(Material to process)

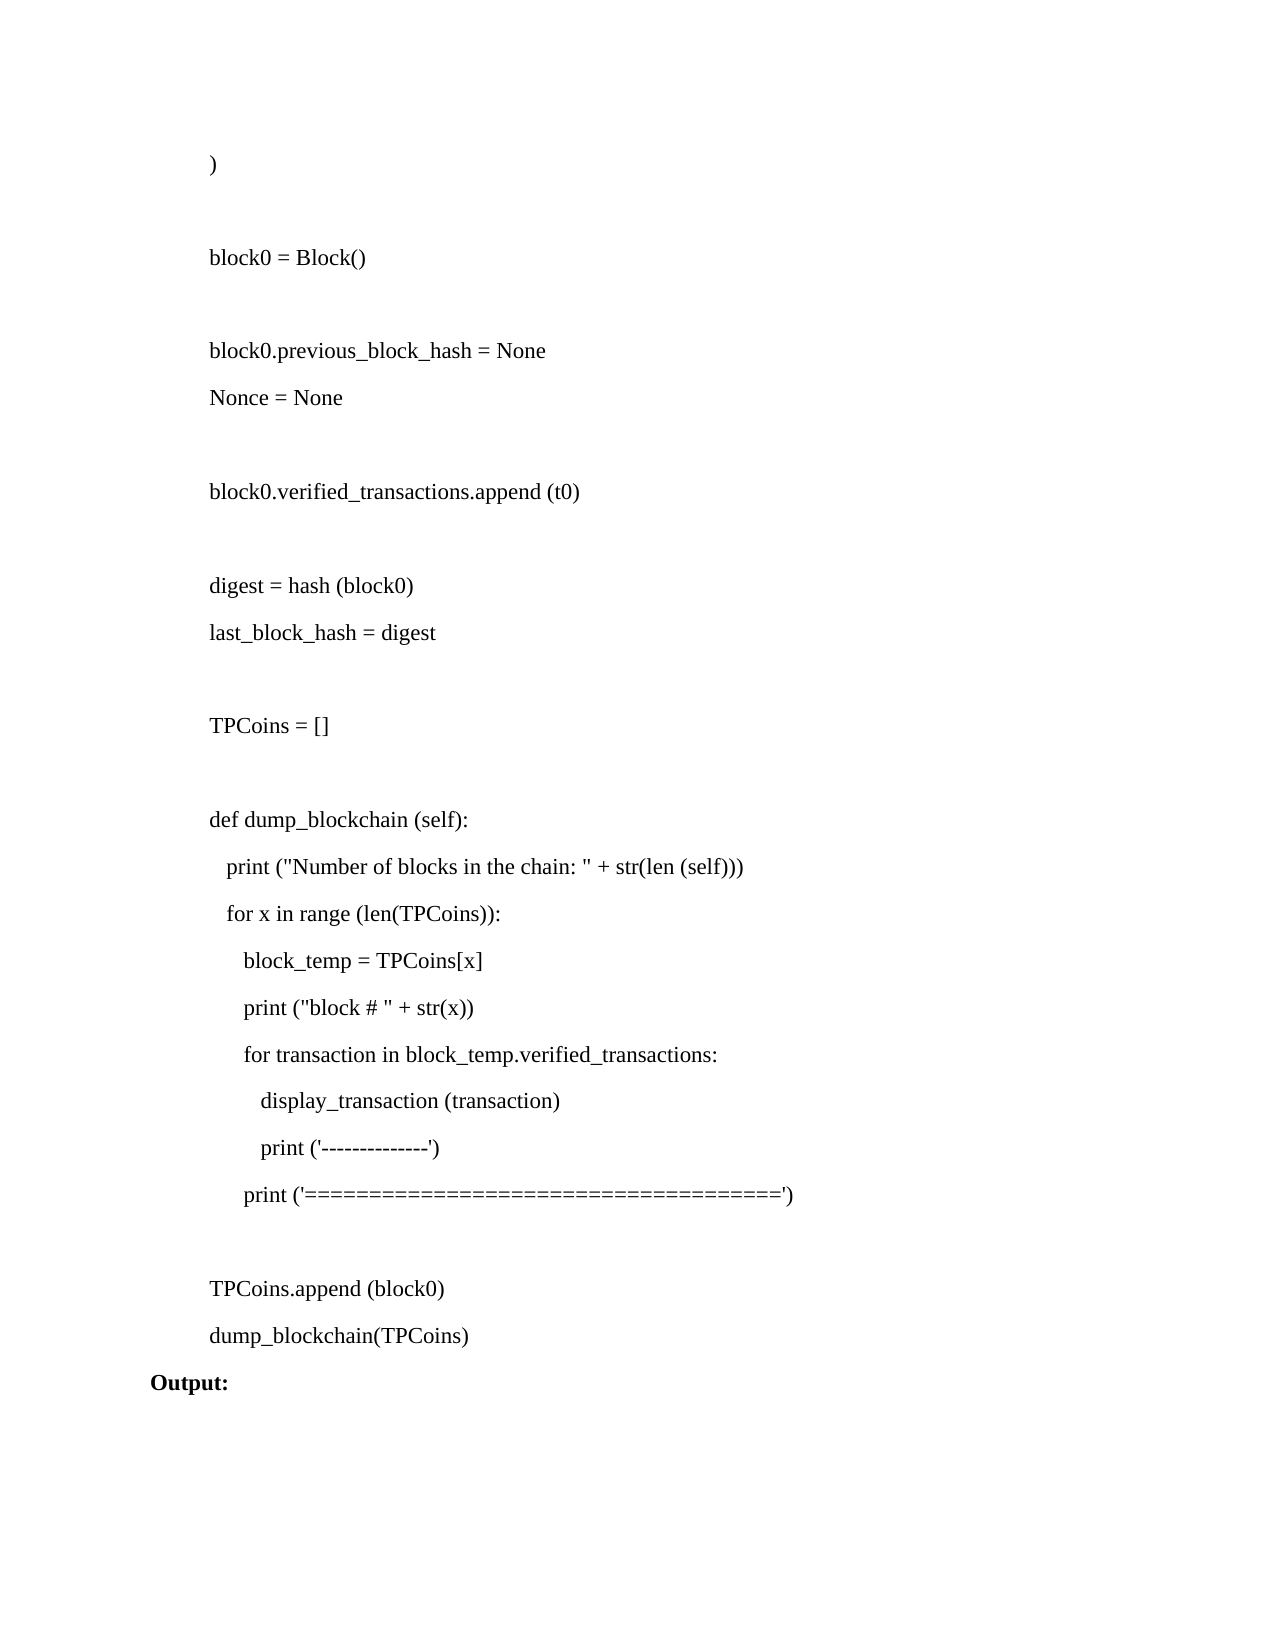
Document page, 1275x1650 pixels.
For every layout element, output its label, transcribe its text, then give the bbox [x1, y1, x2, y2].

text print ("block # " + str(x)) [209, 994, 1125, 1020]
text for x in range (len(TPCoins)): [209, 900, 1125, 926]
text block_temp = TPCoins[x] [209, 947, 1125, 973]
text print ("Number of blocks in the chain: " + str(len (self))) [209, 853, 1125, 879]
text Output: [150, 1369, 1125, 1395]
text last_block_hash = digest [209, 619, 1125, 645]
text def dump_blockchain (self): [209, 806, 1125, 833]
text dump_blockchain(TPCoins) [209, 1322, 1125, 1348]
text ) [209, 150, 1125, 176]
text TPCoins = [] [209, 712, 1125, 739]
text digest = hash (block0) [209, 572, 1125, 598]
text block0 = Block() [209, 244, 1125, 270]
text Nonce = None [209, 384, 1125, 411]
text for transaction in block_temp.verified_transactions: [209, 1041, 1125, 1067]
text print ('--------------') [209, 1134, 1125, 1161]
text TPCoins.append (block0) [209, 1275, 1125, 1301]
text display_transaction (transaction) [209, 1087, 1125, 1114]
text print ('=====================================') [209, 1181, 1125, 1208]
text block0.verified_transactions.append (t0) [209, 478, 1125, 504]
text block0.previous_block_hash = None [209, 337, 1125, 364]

(End Material to process)
(Material to process)

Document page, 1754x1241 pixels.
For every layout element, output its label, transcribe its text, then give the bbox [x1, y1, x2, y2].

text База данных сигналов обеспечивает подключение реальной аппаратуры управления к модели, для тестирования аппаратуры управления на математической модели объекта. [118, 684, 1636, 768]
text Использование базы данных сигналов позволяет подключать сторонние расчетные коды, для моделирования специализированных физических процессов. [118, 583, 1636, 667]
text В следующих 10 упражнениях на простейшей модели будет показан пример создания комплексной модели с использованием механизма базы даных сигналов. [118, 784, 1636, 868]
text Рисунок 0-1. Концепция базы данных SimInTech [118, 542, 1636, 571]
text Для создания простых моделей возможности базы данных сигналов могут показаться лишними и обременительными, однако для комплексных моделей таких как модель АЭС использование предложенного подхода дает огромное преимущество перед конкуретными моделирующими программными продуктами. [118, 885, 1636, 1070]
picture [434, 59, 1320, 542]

(End Material to process)

** What to work on **
Pull every line containing "Document" out of the records.

** Solution to this exercise **
Document page, 1275x1650 pixels.
Document page, 1754x1241 pixels.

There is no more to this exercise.